» **Work to complete**
Leaving the images aside, transcribe all the data below exactly.

» **Information given**
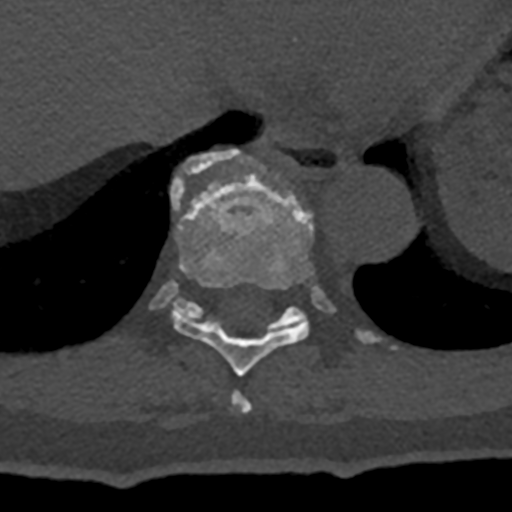
CT including the spine, one axial slice; position 640 of 797 along the scan axis; reconstruction kernel Br40s/3; 120 kVp; bone window (W 1800 / L 400 HU); 0.5 mm slice thickness; 512 × 512 image matrix, field of view 160 × 160 mm. Patient: male, 74 years. From the clinical record (not read from this slice): primary cancer: renal.
Structures marked on this image (semi-automatic segmentation, software-assisted and operator-edited):
- T10 vertebra: box from (x=150, y=149) to (x=396, y=348) px
- T8 vertebra: (x=231, y=390)–(x=252, y=413)
- T9 vertebra: (x=171, y=178)–(x=314, y=376)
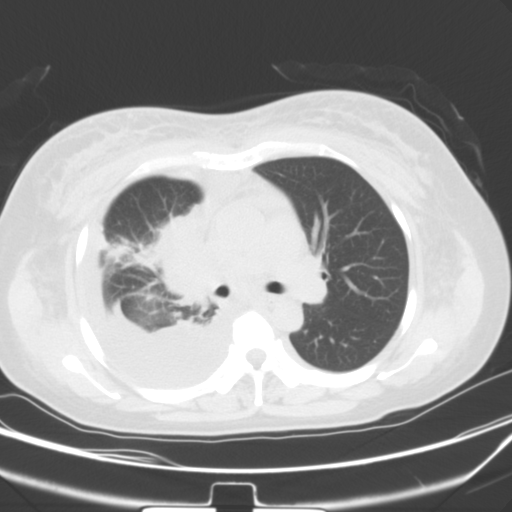
Chest CT, one axial slice. Slice 32 of 54 in the series (ordered by position). 120 kVp. Lung window (W 1500 / L -600 HU). 512 × 512 image matrix, field of view 347 × 347 mm. Patient: female, 36 years. Case-level facts recorded for this patient, not image findings: clinical TNM (as recorded): T1b N2 M0; histopathological grade: G3.
Outlined on this slice (bounding box drawn by a radiologist):
- lung tumour (recorded histology: adenocarcinoma): box from (x=151, y=207) to (x=223, y=300) px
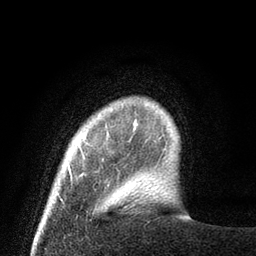
Breast MRI (dynamic contrast-enhanced), one axial slice. Slice 10 of 80 in the series (ordered by position). Cropped to one breast. Dynamic contrast-enhanced series, time point 2 of 8 at this slice position (early post-contrast). 3 T. TE 2.1 ms, TR 4.7 ms. 2 mm slice thickness. 256 × 256 image matrix, field of view 170 × 170 mm. Female patient.
Annotated regions visible in this slice (semi-automatic segmentation, software-assisted and operator-edited):
- enhancing-tissue mask used for the functional tumour volume (all voxels passing the contrast-enhancement thresholds inside the analysis volume; usually the tumour): box from (x=68, y=165) to (x=71, y=176) px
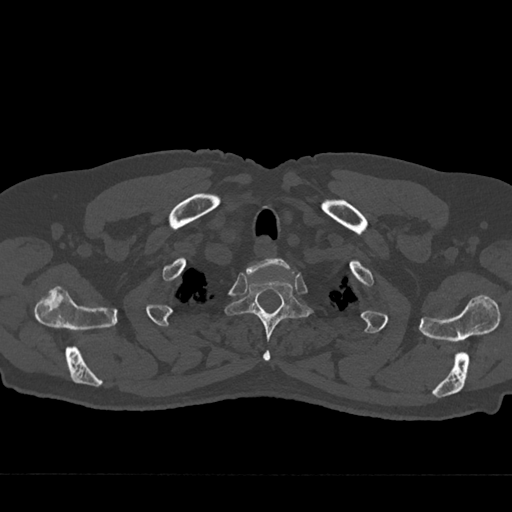
CT including the spine, one axial slice; slice 621 of 797 in the series (ordered by position); reconstruction kernel Br40s/3; bone window (W 1800 / L 400 HU); 0.5 mm slice thickness; 512 × 512 image matrix. Patient: male, 75 years. From the clinical record (not read from this slice): primary cancer: renal.
Outlined on this slice (semi-automatic segmentation, software-assisted and operator-edited):
- T1 vertebra: bounding box <246,258,294,277> (left, top, right, bottom; pixels)
- T2 vertebra: <224,278,312,361>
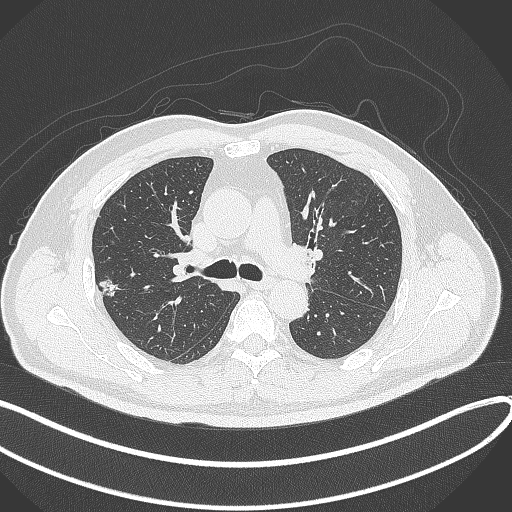
Chest CT, one axial slice. Slice 219 of 372 in the series (ordered by position). Reconstruction kernel B70f. 120 kVp. Lung window (W 1500 / L -600 HU). 1 mm slice thickness. 512 × 512 image matrix. Patient: male, 60 years. From the clinical record (not read from this slice): clinical TNM (as recorded): T1c N0 M0.
Annotated regions visible in this slice (bounding box drawn by a radiologist):
- lung tumour (recorded histology: adenocarcinoma): bounding box <96,273,126,299> (left, top, right, bottom; pixels)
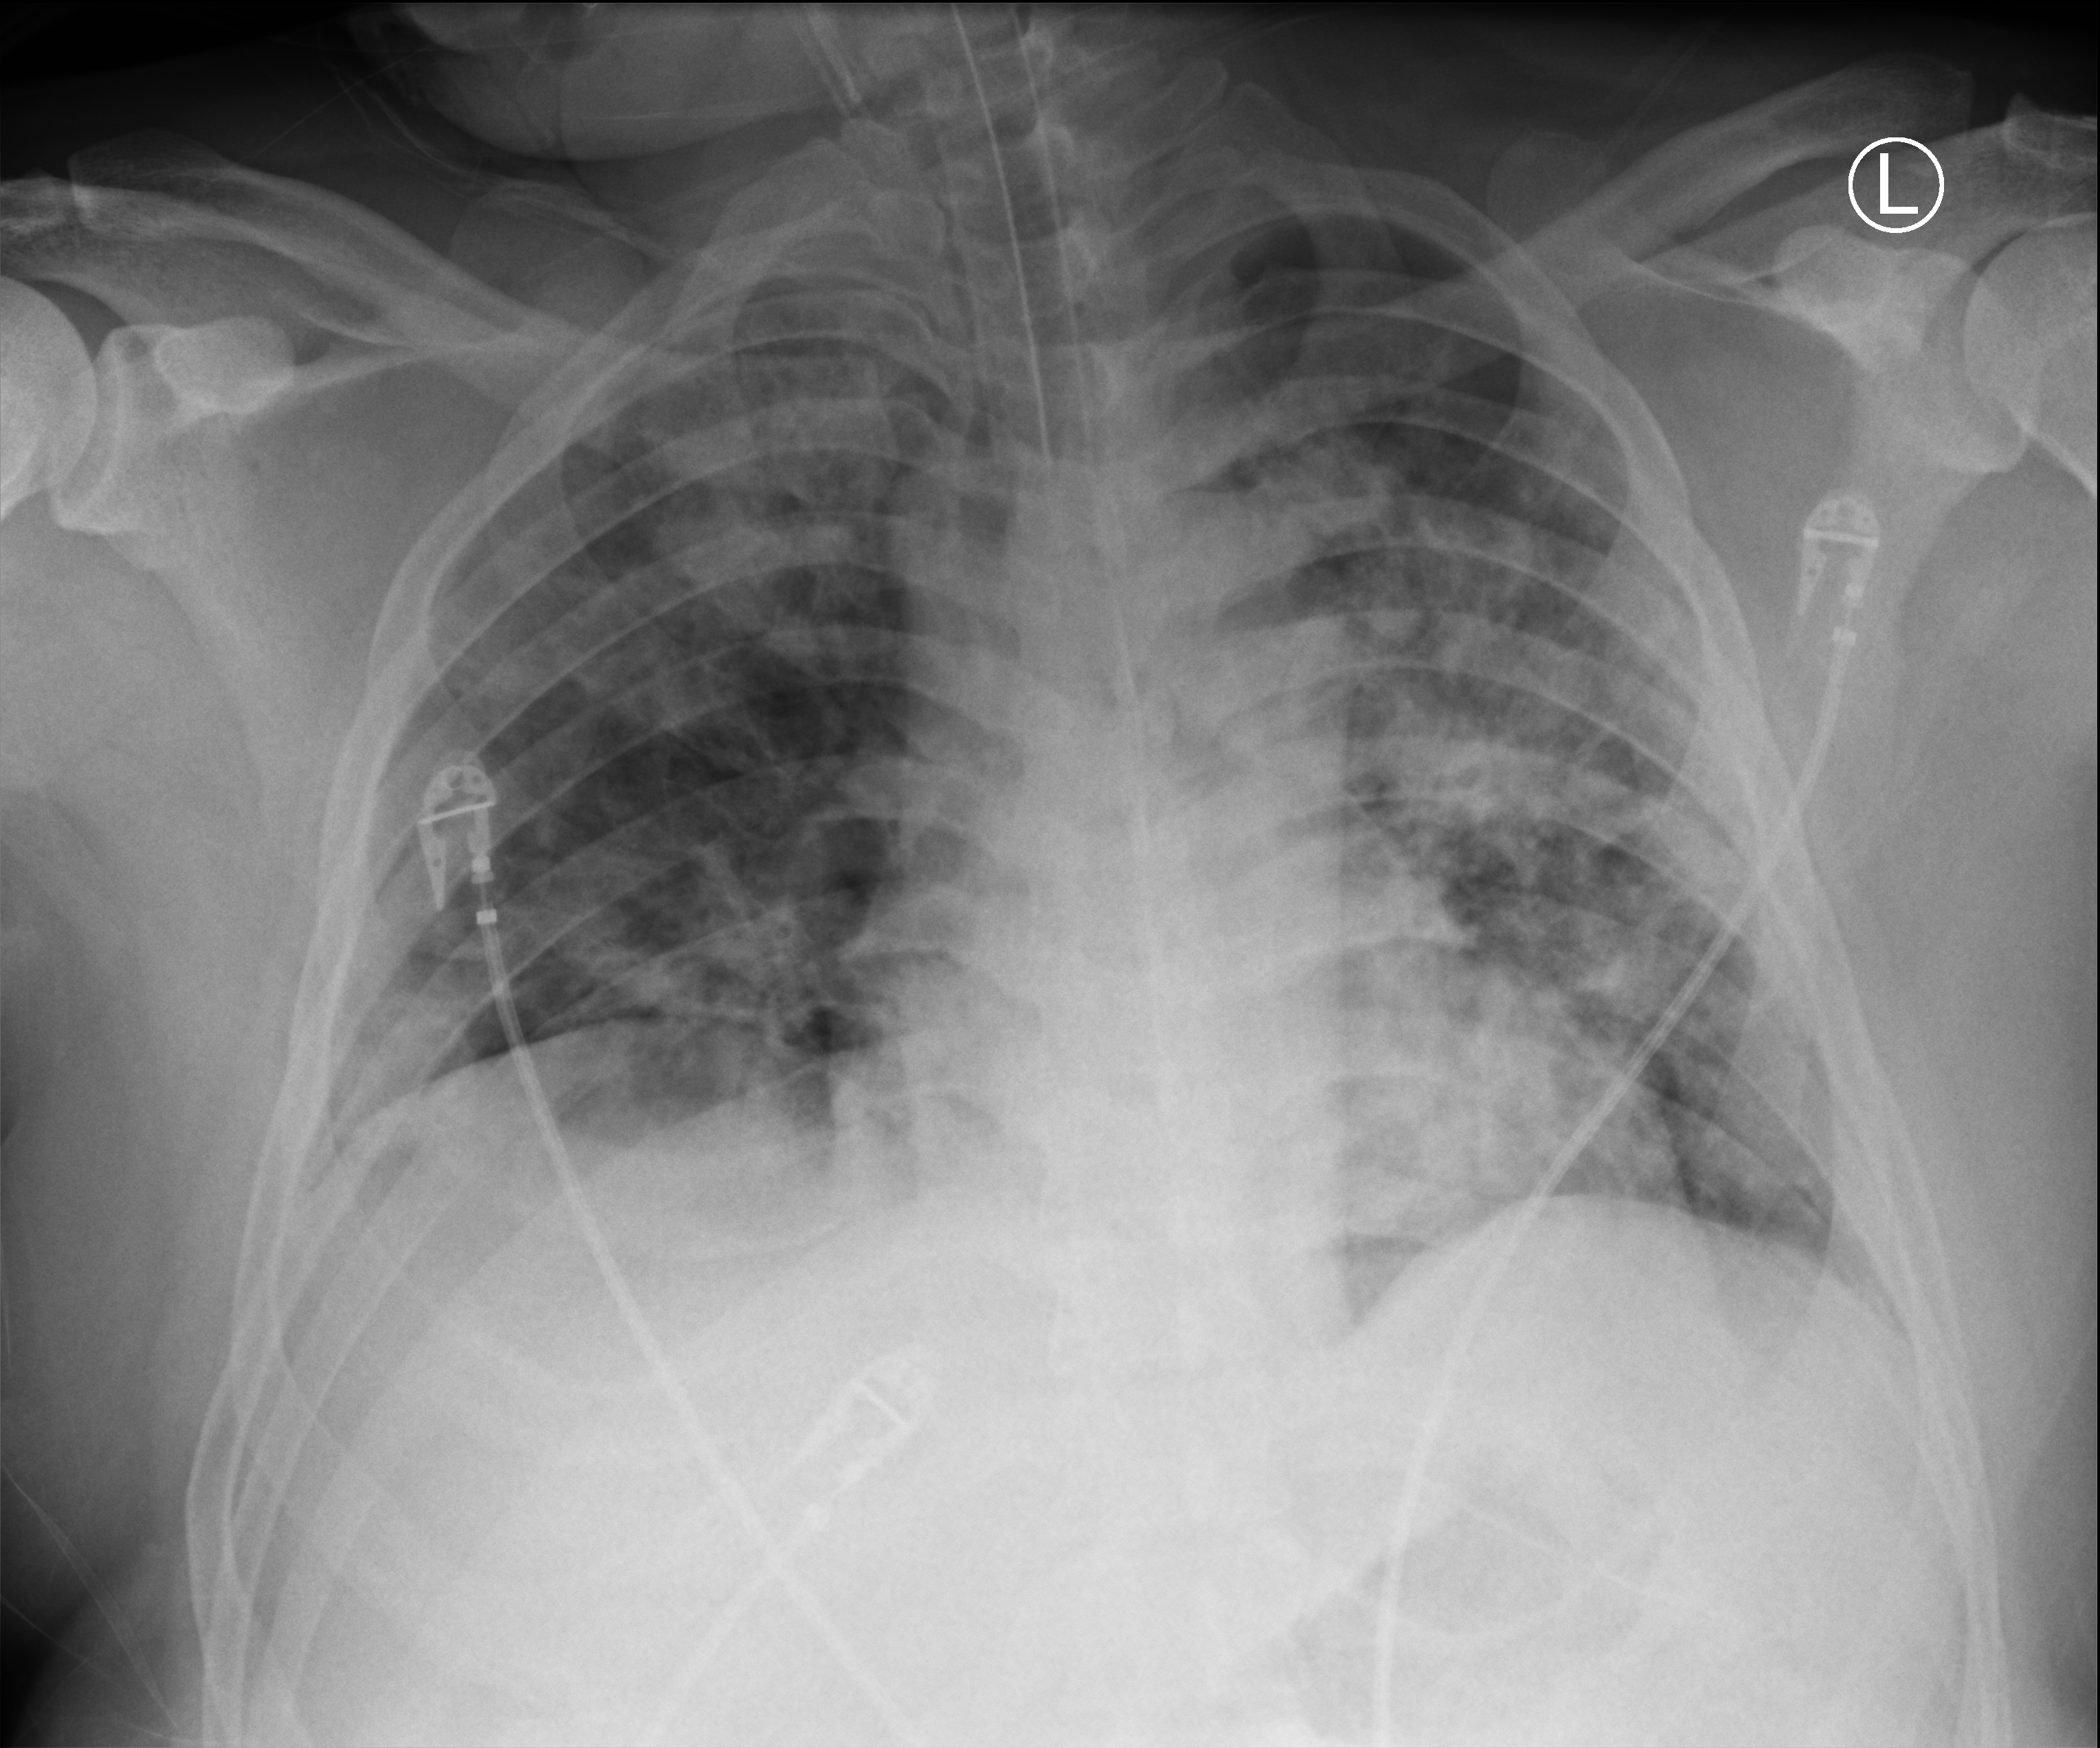
Chest X-ray (portable); anteroposterior (AP) projection. Patient hospitalised with COVID-19; male, aged 18–59 years.
Hospital-stay facts (about this admission, not read from this image; timing relative to this image not recorded): mechanically ventilated during this hospital stay: yes.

» **Output**
CT including the spine, one axial slice; position 640 of 797 along the scan axis; reconstruction kernel Br40s/3; 120 kVp; bone window (W 1800 / L 400 HU); 0.5 mm slice thickness; 512 × 512 image matrix, field of view 160 × 160 mm. Patient: male, 74 years. From the clinical record (not read from this slice): primary cancer: renal.
Structures marked on this image (semi-automatic segmentation, software-assisted and operator-edited):
- T10 vertebra: box from (x=150, y=149) to (x=396, y=348) px
- T8 vertebra: (x=231, y=390)–(x=252, y=413)
- T9 vertebra: (x=171, y=178)–(x=314, y=376)
Chest CT, one axial slice. Slice 32 of 54 in the series (ordered by position). 120 kVp. Lung window (W 1500 / L -600 HU). 512 × 512 image matrix, field of view 347 × 347 mm. Patient: female, 36 years. Case-level facts recorded for this patient, not image findings: clinical TNM (as recorded): T1b N2 M0; histopathological grade: G3.
Outlined on this slice (bounding box drawn by a radiologist):
- lung tumour (recorded histology: adenocarcinoma): box from (x=151, y=207) to (x=223, y=300) px
Breast MRI (dynamic contrast-enhanced), one axial slice. Slice 10 of 80 in the series (ordered by position). Cropped to one breast. Dynamic contrast-enhanced series, time point 2 of 8 at this slice position (early post-contrast). 3 T. TE 2.1 ms, TR 4.7 ms. 2 mm slice thickness. 256 × 256 image matrix, field of view 170 × 170 mm. Female patient.
Annotated regions visible in this slice (semi-automatic segmentation, software-assisted and operator-edited):
- enhancing-tissue mask used for the functional tumour volume (all voxels passing the contrast-enhancement thresholds inside the analysis volume; usually the tumour): box from (x=68, y=165) to (x=71, y=176) px
CT including the spine, one axial slice; slice 621 of 797 in the series (ordered by position); reconstruction kernel Br40s/3; bone window (W 1800 / L 400 HU); 0.5 mm slice thickness; 512 × 512 image matrix. Patient: male, 75 years. From the clinical record (not read from this slice): primary cancer: renal.
Outlined on this slice (semi-automatic segmentation, software-assisted and operator-edited):
- T1 vertebra: bounding box <246,258,294,277> (left, top, right, bottom; pixels)
- T2 vertebra: <224,278,312,361>
Chest CT, one axial slice. Slice 219 of 372 in the series (ordered by position). Reconstruction kernel B70f. 120 kVp. Lung window (W 1500 / L -600 HU). 1 mm slice thickness. 512 × 512 image matrix. Patient: male, 60 years. From the clinical record (not read from this slice): clinical TNM (as recorded): T1c N0 M0.
Annotated regions visible in this slice (bounding box drawn by a radiologist):
- lung tumour (recorded histology: adenocarcinoma): bounding box <96,273,126,299> (left, top, right, bottom; pixels)
Chest X-ray (portable); anteroposterior (AP) projection. Patient hospitalised with COVID-19; male, aged 18–59 years.
Hospital-stay facts (about this admission, not read from this image; timing relative to this image not recorded): mechanically ventilated during this hospital stay: yes.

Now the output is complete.